Cy Young-winning pitcher Frank Viola is back in professional baseball and working for an organization he has long admired.
After his playing days ended in 1996, the former big league star spent 10 seasons coaching at Lake Highland Preparatory School in Orlando and two seasons with the Florida Collegiate League's Leesburg Lightning.
He returned to the professional level three seasons ago, and was fortunate enough to do so with his favorite childhood organization. As the pitching coach for the South Atlantic League's Savannah Sand Gnats, he's under the minor league umbrella of one of his former teams, the New York Mets.
"My dad grew up in New York and he was a New York Giants fan," said the East Meadow, N.Y., native through a still-distinctive New York accent.
"When they moved to San Francisco, he had to find another team and that's when the Mets came into existence, so it became the New York Mets," he said.
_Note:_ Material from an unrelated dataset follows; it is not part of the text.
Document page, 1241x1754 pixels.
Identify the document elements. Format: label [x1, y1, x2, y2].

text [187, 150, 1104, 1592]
"When I was born the first game I went to was a Mets game, so the Mets were the team I followed. This is my third year back with the Mets. I did one year at Brooklyn and this is my second year at Savannah and I'm having a great time."
Viola was the Most Valuable Player of the 1987 World Series, when he led the Minnesota Twins to their first world championship. His Cy Young-winning campaign followed in 1988, and after being traded he pitched for the New York Mets from 1989-1991. He finished his career in stints with the Red Sox (1992-94), Reds (1995) and Blue Jays (1996).
During the peak years of his career, from 1984-93, Viola won more games (163) than any other pitcher in the big leagues.
Viola said he uses his extensive experience to help teach and influence the young Mets' farmhands.
"It's all about credibility but you only have about a 15-minute window to show how credible you are," Viola said prior to the West Virginia Power's 5-3 win over the Sand Gnats Thursday evening at Appalachian Power Park.
"And then you have to take that credibility and let them know why you're doing things, for what reasons, and that it's in their best interests.
"Once you get through all that, I have a pretty good window where they've gotten to know me, they know that they shouldn't hesitate to ask any kind of question, because no question is a stupid. They know that I can answer any part of it because I've been from the lowest rung to the highest rung and everywhere in between.
Viola has also taken a few things he learned as a high school coach and applied them to the Mets' minor leaguers, some of whom are just a year or two older than his former high school players.